### SELECTED EXCERPT
[Tutor] sorting algorithm

Thu Mar 11 13:01:53 CET 2010

Dave Angel wrote:
> (You forgot to do a Reply-All, so your message went to just me, rather 
> than to me and the list )
> 
> 
> C.T. Matsumoto wrote:
>> Dave Angel wrote:
>>> C.T. Matsumoto wrote:
>>>> Hello,
>>>>
>>>> This is follow up on a question I had about algorithms. In the 
>>>> thread it was suggested I make my own sorting algorithm.
>>>>
>>>> Here are my results.
>>>>
>>>> #!/usr/bin/python
>>>>
>>>> def sort_(list_):
>>>>    for item1 in list_:
>>>>        pos1 = list_.index(item1)
>>>>        pos2 = pos1 + 1
>>>>        try:
>>>>            item2 = list_[pos2]
>>>>        except IndexError:
>>>>            pass
>>>>
>>>>        if item1 >= item2:
>>>>            try:
>>>>                list_.pop(pos2)
>>>>                list_.insert(pos1, item2)
>>>>                return True
>>>>            except IndexError:
>>>>                pass
>>>>
>>>> def mysorter(list_):
>>>>    while sort_(list_) is True:
>>>>        sort_(list_)
>>>>
>>>> I found this to be a great exercise. In doing the exercise, I got 
>>>> pretty stuck. I consulted another programmer (my dad) who described 
>>>> how to go about sorting. As it turned out the description he 
>>>> described was the Bubble sort algorithm. Since coding the solution I 
>>>> know the Bubble sort is inefficient because of repeated iterations 
>>>> over the entire list. This shed light on the quick sort algorithm 
>>>> which I'd like to have a go at.
>>>>
>>>> Something I haven't tried is sticking in really large lists. I was 
>>>> told that with really large list you break down the input list into 
>>>> smaller lists. Sort each list, then go back and use the same 
>>>> swapping procedure for each of the different lists. My question is, 
>>>> at what point to you start breaking things up? Is that based on list 
>>>> elements or is it based on memory(?) resources python is using?
>>>>
>>>> One thing I'm not pleased about is the while loop and I'd like to 
>>>> replace it with a for loop.

### REQUIRED ACTIONS
- a) Repeat the part of the sorting algorithm thread starting with "[Tutor] sorting algorithm" and going on through "and the list )".
- b) In the sorting algorithm thread, which algorithm did the approach described by the other programmer turn out to be?
None of the material after this point is needed.

### COLLECTED DATA
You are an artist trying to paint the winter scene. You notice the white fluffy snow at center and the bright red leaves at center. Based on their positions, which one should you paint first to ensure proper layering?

### RESPONSES TO THE TASKS
- a)
[Tutor] sorting algorithm

Thu Mar 11 13:01:53 CET 2010

Dave Angel wrote:
> (You forgot to do a Reply-All, so your message went to just me, rather 
> than to me and the list )

- b) The Bubble sort algorithm.